If you want to know the lyrics to any contemporary song from the 1980s forward, just ask my kid to sing it to you. She nails every word to nearly every song, no problem. A couple of summers ago, after hearing “Ice, Ice Baby” by Vanilla Ice play on the radio, she took it upon herself to learn every single word. When her Arizona cousins came into town a couple of days later, she entertained them with her precise and perfect rendition. The funniest part of it all is that her dad is self-admittedly an epic failure at figuring out lyrics to songs. In our early days of dating, as we were driving and singing along to the radio, his imperfect renditions of lyrics would have me rolling on the floor laughing.

Some days, as I am supervising homework time, I will watch my daughter as she is engrossed in a reading assignment. Thankfully, she doesn’t notice me watching her, otherwise she would call me a “creeper”. Anyway, the reason I watch her is that she has this amazing talent I’ve always wanted, but didn’t get and I am super jealous. As she is reading, she will simultaneously braid her long, brown hair into several different, intricate braids.

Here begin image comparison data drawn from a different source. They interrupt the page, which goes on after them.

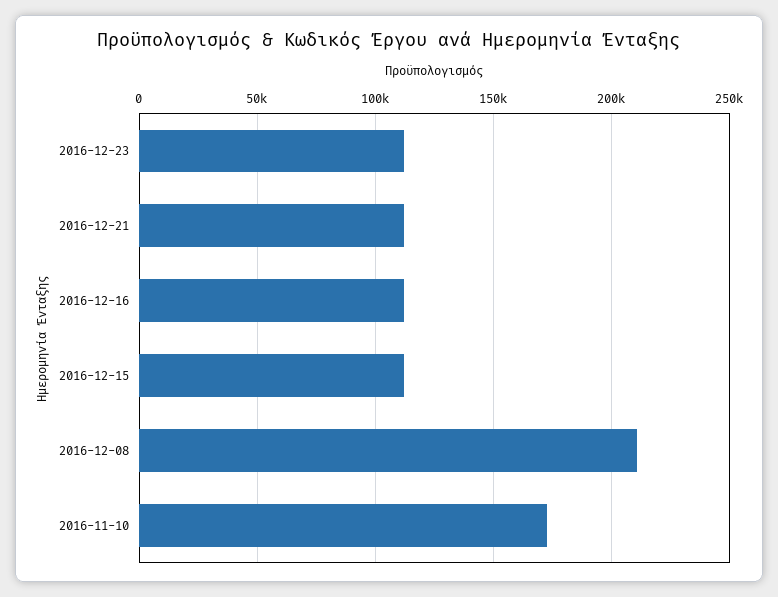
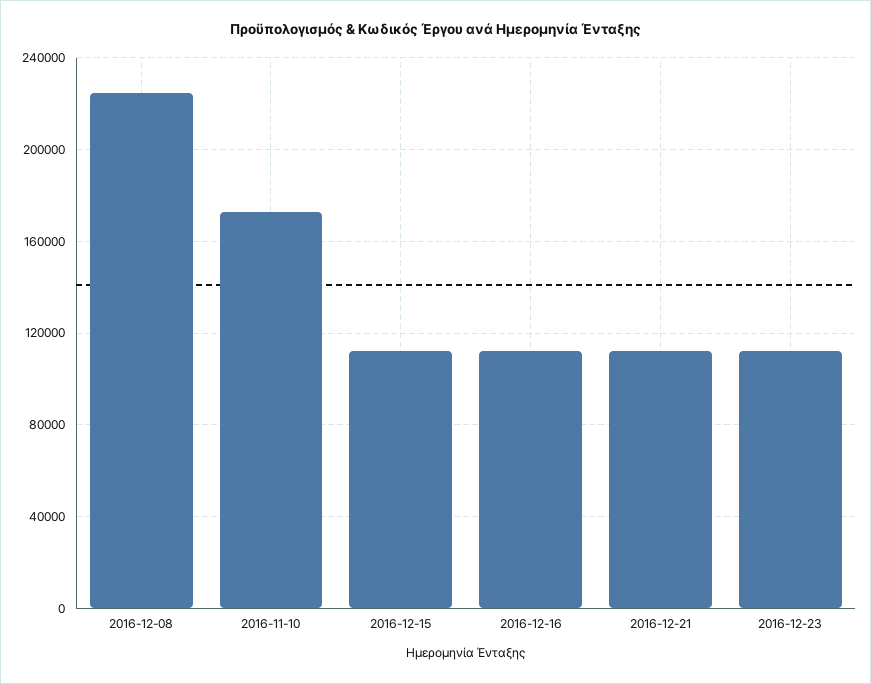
  {
    "2016-12-23": 110000,
    "2016-12-21": 110000,
    "2016-12-16": 110000,
    "2016-12-15": 110000,
-   "2016-12-08": 210000,
+   "2016-12-08": 225000,
    "2016-11-10": 175000
  }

In the time span of say, 30 minutes, she will do five or more styles, without ever looking up from her book. When she finishes one, she takes it out and starts the next. She will do french braids and dutch braids, waterfalls and fishtails, five strand braids and upside down braids. Me? I haven’t even mastered the messy side braid, which is probably the easiest of them all. When I ask her how she learned to do these she just says, “I don’t know. I just do them.” Then I say in my head, or sometimes out loud, “Who are you and where did you come from!?””

There is a song by the artist Audrey Assad entitled, “Breaking Through”.  In its lyrics she sings of how some things may seem ordinary, but if we gaze at them longer or pay closer attention to the deeper stirring they cause within us, it is then that are able to see that they are more than just ordinary. They may be evidence that Heaven is breaking through.

Are these just some words that I say aloud?
Is this just the sun breaking through the clouds?
Oh, I know it’s more and I know somehow that
Heaven is breaking through
And it’s You, it’s You, it’s You, it’s You, You.”

As I sit captivated, watching the offspring of my imperfect self as she effortlessly creates beautiful art with a pencil and piece of paper, delights others with word for word renditions of rap songs,  weaves intricate braids without lifting her eye to a mirror,  I encounter something more magnificent than can be seen on the surface. Witnessing her in the zone reminds me that no matter how much she suffers the consequences of genes she inherited from me, no matter how hard her life is, no matter how many mistakes I make in my struggle to figure out how to be a good mom, the burden of who she is to become isn’t really mine to carry. She was created in Divine Love, made to receive Divine Love and meant to overflow with Divine Love. I feel it so strongly when she is there, operating in that sweet spot, the one place that doesn’t require effort, but only beckons for an openness to receive all that is to be given. Heaven is breaking through.